SINJOTECS LAMENTA FORMA COMO JORNALISMO ESTÁ A SER EXERCIDO NOS ÚLTIMOS 5 ANOS NO PAÍS
A presidente do conselho nacional do Sindicato dos Jornalistas e Técnicos de Comunicação Social (SINJOTECS), disse que nunca é visto antes, a forma como está a ser exercido o jornalismo nos últimos 5 anos no país.
Paula Melo falava hoje, em Bissau na cerimónia de abertura do segundo conselho nacional do Sindicato dos Jornalistas e Técnicos de Comunicação Social e o 15º encontro nacional das rádios comunitárias.
“ É exigida de nós uma actuação responsável, onde a ética e a deontologia devem estar acima de qualquer interesse, seja ele pessoal, de grupos ou outros. Nunca antes a profissão de jornalismo foi exercida neste país como nos últimos cinco anos, é triste” lamenta, avisando que um profissional de comunicação quando “ tem domínio de qualquer assunto” não deve abordá-lo, senão arrisca-se apenar “a desinformar” e não fazer o seu trabalho como profissional. “O nosso dever é produzir e publicar, emitir e difundir informações que são de qualidade profunda e esclarecedora”.
A presidente do SINJOTECS, Indira Correia Balde, pediu aos profissionais de comunicação social a continuarem a fazer os seus trabalhos para o desenvolvimento do país.

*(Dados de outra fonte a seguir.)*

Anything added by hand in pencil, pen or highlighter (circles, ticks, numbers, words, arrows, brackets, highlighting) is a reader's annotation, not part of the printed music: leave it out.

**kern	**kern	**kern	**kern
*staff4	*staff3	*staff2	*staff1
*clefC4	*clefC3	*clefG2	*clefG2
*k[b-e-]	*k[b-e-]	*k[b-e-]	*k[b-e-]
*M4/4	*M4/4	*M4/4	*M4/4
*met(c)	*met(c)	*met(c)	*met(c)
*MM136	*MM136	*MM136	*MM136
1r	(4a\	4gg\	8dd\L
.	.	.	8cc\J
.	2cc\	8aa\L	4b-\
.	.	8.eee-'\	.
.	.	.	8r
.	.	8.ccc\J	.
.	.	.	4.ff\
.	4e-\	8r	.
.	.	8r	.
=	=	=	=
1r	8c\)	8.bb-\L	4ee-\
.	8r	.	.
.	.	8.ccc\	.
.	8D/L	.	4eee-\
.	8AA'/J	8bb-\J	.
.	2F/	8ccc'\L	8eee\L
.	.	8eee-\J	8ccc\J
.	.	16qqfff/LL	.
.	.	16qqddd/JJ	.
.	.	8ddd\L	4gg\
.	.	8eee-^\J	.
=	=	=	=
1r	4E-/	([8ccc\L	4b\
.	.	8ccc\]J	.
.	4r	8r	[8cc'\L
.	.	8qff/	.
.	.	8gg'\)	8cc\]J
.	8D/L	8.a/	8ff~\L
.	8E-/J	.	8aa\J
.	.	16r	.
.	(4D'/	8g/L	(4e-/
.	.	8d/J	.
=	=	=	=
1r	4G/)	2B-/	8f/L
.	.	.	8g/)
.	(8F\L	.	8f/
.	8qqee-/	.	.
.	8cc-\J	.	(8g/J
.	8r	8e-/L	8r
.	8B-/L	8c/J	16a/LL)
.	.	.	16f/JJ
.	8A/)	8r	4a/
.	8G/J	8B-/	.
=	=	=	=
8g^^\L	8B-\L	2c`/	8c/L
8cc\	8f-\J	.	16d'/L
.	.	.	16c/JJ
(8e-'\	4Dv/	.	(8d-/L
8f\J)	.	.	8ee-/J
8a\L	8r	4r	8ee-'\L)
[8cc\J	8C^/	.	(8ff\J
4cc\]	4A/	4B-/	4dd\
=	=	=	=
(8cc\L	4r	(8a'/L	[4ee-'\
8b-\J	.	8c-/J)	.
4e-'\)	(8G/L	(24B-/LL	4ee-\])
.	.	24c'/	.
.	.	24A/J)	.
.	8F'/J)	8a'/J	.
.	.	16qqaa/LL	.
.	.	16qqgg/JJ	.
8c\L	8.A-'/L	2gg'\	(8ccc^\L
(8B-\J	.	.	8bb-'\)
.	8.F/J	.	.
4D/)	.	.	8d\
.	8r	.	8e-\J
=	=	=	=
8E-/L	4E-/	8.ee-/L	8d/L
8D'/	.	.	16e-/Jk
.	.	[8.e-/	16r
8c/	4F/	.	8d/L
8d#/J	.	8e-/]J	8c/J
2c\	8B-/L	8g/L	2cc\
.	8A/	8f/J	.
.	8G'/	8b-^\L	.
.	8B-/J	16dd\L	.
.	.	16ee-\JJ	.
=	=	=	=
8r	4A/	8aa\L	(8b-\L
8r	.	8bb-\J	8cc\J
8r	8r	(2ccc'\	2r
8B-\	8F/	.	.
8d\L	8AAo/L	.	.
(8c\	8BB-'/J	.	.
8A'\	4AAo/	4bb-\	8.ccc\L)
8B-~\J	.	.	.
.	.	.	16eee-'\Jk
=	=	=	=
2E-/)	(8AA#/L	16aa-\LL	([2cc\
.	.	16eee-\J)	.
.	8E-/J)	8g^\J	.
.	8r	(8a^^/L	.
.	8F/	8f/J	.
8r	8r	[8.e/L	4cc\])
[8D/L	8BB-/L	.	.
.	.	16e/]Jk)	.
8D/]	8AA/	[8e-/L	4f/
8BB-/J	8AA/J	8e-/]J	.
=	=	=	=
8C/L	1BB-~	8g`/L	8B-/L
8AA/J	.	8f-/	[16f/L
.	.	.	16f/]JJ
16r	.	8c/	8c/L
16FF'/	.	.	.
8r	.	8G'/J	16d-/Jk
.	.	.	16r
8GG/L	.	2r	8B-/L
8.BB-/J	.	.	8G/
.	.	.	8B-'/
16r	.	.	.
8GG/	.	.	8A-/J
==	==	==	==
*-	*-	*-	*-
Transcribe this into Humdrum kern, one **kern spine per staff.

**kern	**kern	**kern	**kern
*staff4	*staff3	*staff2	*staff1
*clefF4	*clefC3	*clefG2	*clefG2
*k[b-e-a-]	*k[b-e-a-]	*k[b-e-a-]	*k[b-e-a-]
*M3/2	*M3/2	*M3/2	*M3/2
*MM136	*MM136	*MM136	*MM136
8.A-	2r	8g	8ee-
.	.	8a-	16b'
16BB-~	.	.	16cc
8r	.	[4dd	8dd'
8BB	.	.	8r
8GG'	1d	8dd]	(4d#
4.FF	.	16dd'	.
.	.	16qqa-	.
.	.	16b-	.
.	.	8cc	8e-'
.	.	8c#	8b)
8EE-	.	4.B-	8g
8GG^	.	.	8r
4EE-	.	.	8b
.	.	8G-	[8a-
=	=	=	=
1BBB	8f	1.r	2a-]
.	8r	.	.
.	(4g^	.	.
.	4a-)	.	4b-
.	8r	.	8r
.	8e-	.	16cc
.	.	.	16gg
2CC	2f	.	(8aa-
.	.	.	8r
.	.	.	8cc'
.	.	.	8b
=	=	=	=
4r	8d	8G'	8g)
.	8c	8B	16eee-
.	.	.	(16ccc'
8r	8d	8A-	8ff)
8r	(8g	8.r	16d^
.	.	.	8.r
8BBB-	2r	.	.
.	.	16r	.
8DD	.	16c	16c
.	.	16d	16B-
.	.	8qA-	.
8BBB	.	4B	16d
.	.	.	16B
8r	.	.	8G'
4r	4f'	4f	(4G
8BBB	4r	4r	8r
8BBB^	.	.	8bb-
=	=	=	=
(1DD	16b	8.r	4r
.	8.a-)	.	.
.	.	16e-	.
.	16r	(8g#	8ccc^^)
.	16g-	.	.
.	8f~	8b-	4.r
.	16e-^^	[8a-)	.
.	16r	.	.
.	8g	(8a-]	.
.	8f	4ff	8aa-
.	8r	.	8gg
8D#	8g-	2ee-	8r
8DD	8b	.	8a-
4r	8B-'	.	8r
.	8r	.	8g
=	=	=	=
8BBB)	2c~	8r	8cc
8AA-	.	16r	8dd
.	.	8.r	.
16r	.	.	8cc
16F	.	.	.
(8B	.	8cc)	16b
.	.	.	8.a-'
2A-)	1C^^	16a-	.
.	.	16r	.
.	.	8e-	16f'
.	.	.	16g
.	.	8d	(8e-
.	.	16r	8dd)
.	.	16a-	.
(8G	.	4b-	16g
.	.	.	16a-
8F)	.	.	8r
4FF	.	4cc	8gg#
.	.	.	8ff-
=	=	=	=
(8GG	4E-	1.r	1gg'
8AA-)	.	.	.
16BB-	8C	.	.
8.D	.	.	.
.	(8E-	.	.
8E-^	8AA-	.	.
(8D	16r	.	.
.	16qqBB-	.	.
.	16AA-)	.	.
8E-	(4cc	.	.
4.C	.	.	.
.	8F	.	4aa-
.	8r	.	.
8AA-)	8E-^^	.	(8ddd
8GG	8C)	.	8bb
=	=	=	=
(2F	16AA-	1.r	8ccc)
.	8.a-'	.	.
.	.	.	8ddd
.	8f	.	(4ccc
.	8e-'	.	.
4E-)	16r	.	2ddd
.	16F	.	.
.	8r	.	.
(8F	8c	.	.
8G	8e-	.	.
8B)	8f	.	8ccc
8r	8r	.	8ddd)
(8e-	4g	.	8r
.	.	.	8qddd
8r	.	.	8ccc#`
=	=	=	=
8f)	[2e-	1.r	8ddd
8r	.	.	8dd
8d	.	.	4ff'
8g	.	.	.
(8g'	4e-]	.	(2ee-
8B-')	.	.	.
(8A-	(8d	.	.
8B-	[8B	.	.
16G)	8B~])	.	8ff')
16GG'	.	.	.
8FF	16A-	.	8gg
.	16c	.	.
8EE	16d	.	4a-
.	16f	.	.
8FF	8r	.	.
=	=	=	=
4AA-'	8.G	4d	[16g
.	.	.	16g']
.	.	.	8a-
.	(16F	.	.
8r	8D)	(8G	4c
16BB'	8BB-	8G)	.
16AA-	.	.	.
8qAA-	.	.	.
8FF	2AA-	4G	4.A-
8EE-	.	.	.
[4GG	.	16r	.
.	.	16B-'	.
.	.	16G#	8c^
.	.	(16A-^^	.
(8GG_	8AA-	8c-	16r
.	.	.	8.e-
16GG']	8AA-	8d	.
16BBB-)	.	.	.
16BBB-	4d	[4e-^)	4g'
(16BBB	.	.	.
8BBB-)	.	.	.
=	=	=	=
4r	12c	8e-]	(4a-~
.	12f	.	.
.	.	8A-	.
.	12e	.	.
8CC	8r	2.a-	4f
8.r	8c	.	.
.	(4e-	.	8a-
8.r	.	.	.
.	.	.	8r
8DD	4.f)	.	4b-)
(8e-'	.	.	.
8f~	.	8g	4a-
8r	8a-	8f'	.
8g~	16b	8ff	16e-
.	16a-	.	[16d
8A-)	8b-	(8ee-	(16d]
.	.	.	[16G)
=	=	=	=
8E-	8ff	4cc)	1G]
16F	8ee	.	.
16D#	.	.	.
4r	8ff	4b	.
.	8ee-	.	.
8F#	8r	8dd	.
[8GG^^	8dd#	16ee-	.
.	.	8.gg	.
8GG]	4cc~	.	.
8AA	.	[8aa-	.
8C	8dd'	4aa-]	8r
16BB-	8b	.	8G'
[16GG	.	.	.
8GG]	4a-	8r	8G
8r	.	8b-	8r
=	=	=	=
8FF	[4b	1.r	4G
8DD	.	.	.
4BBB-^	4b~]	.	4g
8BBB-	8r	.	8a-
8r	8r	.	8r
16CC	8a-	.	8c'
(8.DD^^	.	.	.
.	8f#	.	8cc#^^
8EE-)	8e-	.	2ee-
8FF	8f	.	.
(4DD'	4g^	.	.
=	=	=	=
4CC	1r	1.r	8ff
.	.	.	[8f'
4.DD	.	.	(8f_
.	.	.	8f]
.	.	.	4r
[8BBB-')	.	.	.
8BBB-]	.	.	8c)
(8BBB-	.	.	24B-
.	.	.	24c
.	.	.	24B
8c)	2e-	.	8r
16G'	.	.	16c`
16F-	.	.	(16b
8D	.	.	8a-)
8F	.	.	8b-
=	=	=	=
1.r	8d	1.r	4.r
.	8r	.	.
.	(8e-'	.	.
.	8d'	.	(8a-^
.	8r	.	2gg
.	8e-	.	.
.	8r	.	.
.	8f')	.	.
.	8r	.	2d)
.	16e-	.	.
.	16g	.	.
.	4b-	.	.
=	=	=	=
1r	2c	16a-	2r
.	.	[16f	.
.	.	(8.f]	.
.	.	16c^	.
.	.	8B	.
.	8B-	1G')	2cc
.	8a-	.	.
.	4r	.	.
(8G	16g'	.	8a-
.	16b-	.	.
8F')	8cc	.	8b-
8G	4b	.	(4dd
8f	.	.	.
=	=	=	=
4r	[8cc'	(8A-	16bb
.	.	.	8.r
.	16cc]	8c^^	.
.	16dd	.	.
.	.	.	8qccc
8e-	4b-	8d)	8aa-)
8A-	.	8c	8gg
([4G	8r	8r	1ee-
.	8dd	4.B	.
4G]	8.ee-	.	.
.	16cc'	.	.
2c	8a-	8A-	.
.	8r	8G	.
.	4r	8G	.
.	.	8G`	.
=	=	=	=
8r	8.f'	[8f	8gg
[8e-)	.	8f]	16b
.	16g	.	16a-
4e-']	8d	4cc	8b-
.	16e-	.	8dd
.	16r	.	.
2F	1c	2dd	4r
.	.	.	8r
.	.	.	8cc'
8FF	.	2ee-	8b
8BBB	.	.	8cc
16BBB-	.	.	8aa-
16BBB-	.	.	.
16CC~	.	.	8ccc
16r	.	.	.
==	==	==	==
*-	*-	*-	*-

“ Continuemos a trilhar o caminho de desenvolvimento porque também fazemos parte e, pedir mais uma vez aos colegas que no dia-a-dia de nosso trabalho observemos a ética e a deontologia profissional, que são princípio basilares da nossa profissão” realçou a sindicalista.
Para Indira Correia Balde a profissão de jornalismo é uma “ profissão ingrata”, e a cada dia exige de seus profissionais muita responsabilidade e encoraja a todos que no fim de cada dia façam um balanço dos seus trabalhos, porque “ só assim podem fazer um jornalismo responsável, contribuir para a democracia e a democratização do país”.
O conselho nacional do SINJOTECS teve como ordem do trabalho, apresentação de relatório e actividades anual, apresentação do plano de actividade perspectivado para o ano 2020, reflexão sobre o contributo da imprensa guineense nas últimas eleições realizadas no país, fraquezas e virtudes, exercício sobre abordagens e éticas e deontologia profissional, os desafios da imprensa guineense e ainda foi realizado uma conferência sobre monitorização de reformas prioritárias e políticas públicas.
No 15º encontro nacional das rádios comunitárias que vai começar os trabalhos no sábado, vão ser debatidos temas ligados ao quadro jurídico da Guiné-Bissau, lei de paridade contra a violência de género, papel das rádios comunitárias na gestão de conflitos comunitários, dinâmica da cooperativa, os desafios das rádios comunitárias e o funcionamento em rede e ainda gestão das empresas medias.